ISTRUZIONE 1 = Nel testo sul nuovo album di Nevica Su Quattropuntozero, in che anno risale il precedente lavoro in studio "Lineare"?

SEZIONE DEL DOCUMENTO =
═══
Affrontare il nuovo album di Gianluca Lo Presti (A.K.A. Nevica Su Quattropuntozero) vuol dire caricarsi di aspettative.
Da anni factotum della Disco Dada, Gianluca possiede il merito di aver prodotto alcune delle realtà più interessanti del sottosuolo musicale italiano e, nel caso specifico di Tying Tiffany, di aver spinto quel “sottosuolo” a confrontarsi a livello mondiale. Non solo, la sua collaborazione con Blaine Reininger dei Tuxedomoon lo fa entrare a pieno diritto nella schiera dei pionieri e degli sperimentatori del suono più importanti dell’ultimo decennio. Come se non bastasse a tenere alta la tensione dell’ascolto di questo nuovo disco, c’è da aggiungere che “Lineare”, il precedente lavoro in studio datato 2010, sia risultato ai più ostico al punto da non essere particolarmente acclamato dalla critica che ha dispensato più paragoni che opinioni. Ostico, forse, perché molto più concettuale che istintivo. Non necessariamente un difetto.
═══
DATI DISPONIBILI =
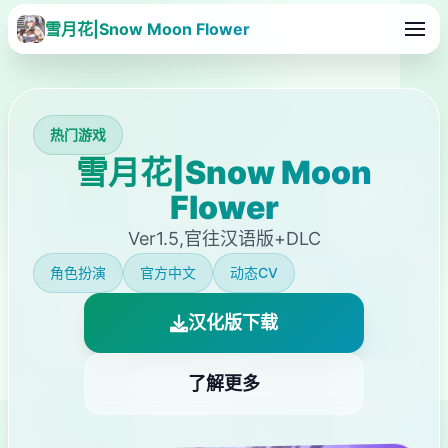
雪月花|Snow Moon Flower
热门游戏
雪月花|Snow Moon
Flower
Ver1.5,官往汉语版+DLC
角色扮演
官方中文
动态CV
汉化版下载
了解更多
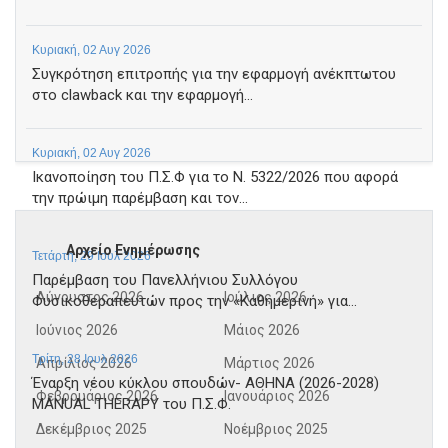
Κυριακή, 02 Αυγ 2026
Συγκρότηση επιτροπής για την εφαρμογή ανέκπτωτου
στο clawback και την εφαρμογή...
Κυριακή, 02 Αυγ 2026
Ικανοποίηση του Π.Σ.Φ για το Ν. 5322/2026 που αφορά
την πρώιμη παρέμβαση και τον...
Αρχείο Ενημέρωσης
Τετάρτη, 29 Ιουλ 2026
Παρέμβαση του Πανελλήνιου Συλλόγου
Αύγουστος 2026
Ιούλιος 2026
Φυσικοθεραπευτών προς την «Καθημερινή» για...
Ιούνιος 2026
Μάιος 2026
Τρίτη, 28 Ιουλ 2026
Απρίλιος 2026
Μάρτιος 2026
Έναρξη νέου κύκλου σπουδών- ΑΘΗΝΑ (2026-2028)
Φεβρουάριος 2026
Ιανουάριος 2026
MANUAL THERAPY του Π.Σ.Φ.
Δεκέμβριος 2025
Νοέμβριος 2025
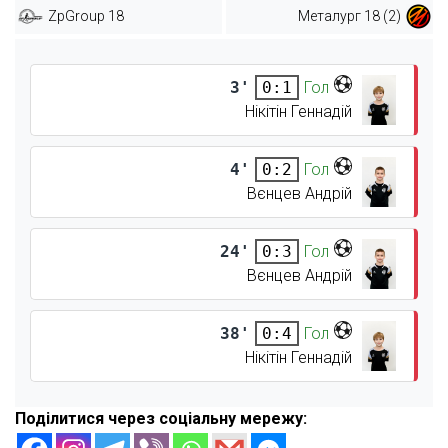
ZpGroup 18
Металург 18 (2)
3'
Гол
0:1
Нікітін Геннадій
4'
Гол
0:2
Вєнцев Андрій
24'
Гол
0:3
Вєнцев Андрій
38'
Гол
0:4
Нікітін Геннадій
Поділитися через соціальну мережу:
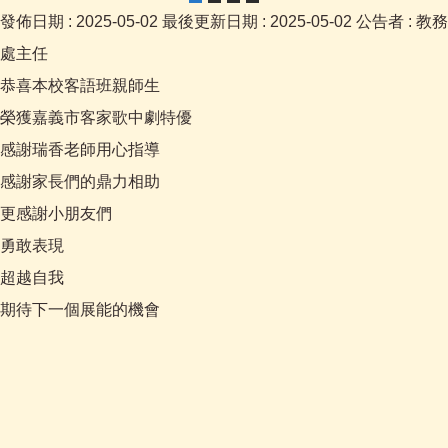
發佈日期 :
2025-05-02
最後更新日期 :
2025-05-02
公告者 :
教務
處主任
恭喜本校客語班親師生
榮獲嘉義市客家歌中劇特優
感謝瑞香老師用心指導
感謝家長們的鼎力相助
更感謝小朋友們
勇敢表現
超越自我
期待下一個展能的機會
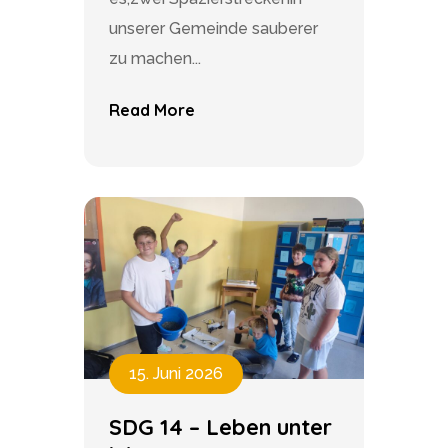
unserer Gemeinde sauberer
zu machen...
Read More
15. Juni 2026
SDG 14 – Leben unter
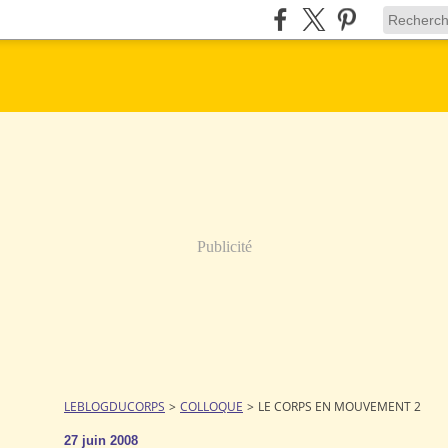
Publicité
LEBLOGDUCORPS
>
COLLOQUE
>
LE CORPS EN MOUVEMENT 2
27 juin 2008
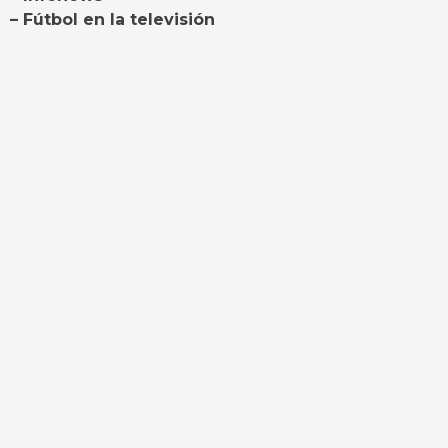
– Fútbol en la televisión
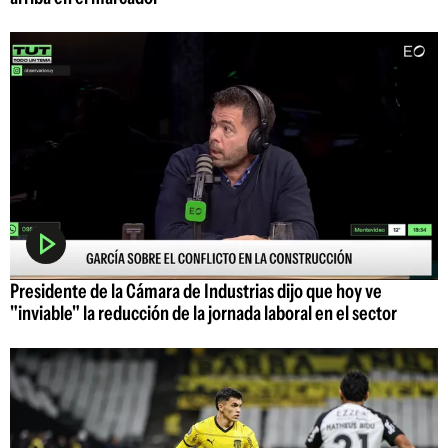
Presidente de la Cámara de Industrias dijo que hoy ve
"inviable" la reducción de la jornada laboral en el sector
═══
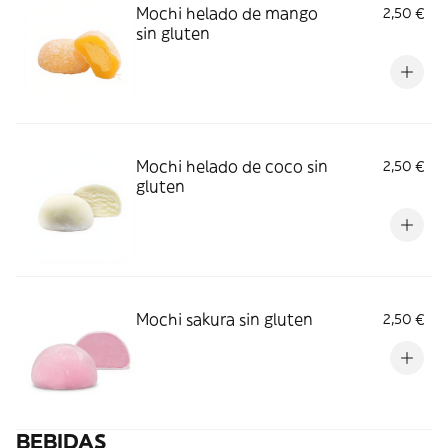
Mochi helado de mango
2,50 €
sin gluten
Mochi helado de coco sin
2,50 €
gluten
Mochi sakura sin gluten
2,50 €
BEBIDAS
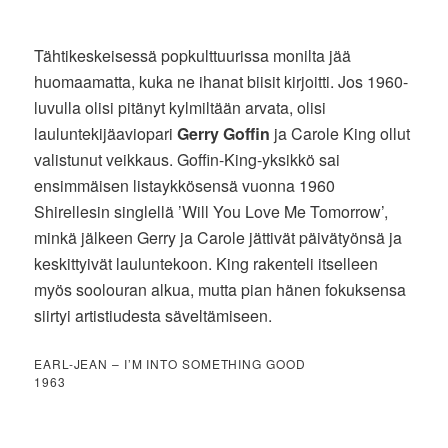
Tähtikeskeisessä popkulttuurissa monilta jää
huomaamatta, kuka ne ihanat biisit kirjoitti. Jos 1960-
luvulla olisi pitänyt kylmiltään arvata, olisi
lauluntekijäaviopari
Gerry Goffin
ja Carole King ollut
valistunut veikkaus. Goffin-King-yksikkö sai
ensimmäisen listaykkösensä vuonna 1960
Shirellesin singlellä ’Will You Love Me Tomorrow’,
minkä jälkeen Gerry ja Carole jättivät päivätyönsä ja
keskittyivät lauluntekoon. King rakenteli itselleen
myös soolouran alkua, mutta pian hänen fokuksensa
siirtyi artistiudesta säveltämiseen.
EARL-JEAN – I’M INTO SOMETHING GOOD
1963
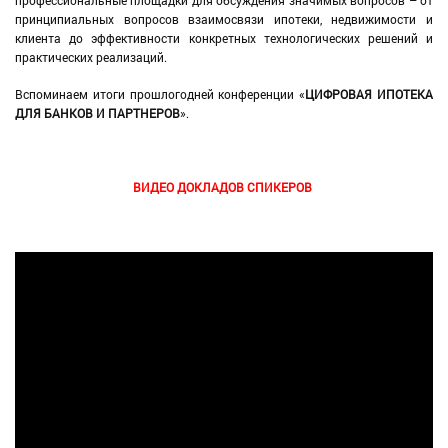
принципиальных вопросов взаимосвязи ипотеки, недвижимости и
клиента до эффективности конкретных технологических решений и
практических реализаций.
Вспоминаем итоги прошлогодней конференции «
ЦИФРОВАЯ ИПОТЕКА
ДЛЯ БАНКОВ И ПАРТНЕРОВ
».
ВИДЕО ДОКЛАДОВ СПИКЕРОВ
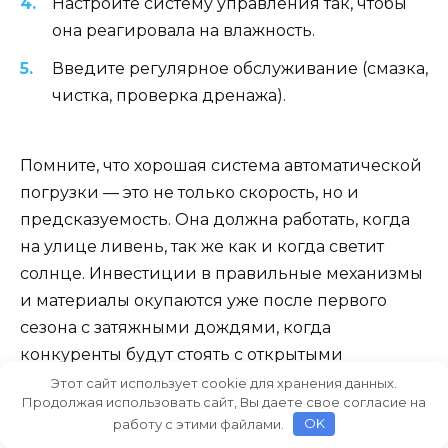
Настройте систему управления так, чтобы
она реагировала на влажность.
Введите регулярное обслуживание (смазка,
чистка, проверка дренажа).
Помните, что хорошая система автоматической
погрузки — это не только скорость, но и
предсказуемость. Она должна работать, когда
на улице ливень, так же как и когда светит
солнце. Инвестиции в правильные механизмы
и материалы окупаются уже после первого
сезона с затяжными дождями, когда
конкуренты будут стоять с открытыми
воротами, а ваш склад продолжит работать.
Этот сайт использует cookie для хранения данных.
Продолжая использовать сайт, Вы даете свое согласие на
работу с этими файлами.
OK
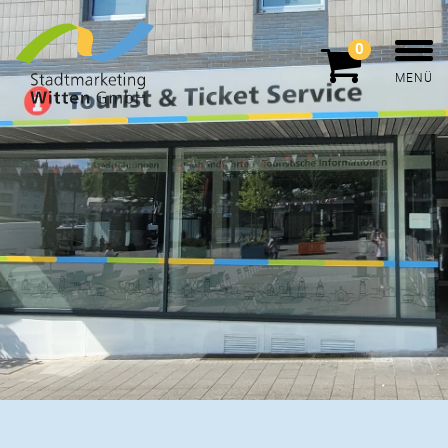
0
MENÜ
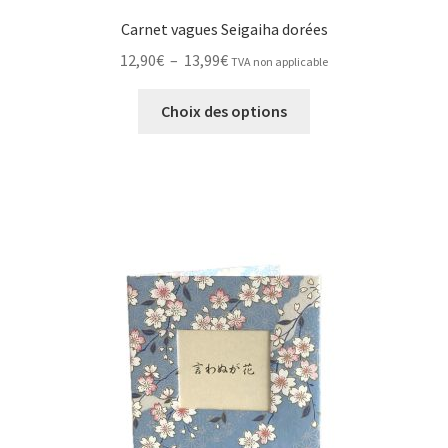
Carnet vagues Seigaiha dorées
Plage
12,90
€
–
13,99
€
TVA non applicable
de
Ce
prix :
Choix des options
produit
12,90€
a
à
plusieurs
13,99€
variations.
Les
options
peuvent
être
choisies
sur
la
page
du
═══
ISTRUZIONE 2 = Estrai dall'elenco tutte le righe in cui compare la parola "King", distinguendo tra maiuscole e minuscole.

RISPOSTA 1 = Al 2010.

RISPOSTA 2 =
ja Carole King ollut
valistunut veikkaus. Goffin-King-yksikkö sai
keskittyivät lauluntekoon. King rakenteli itselleen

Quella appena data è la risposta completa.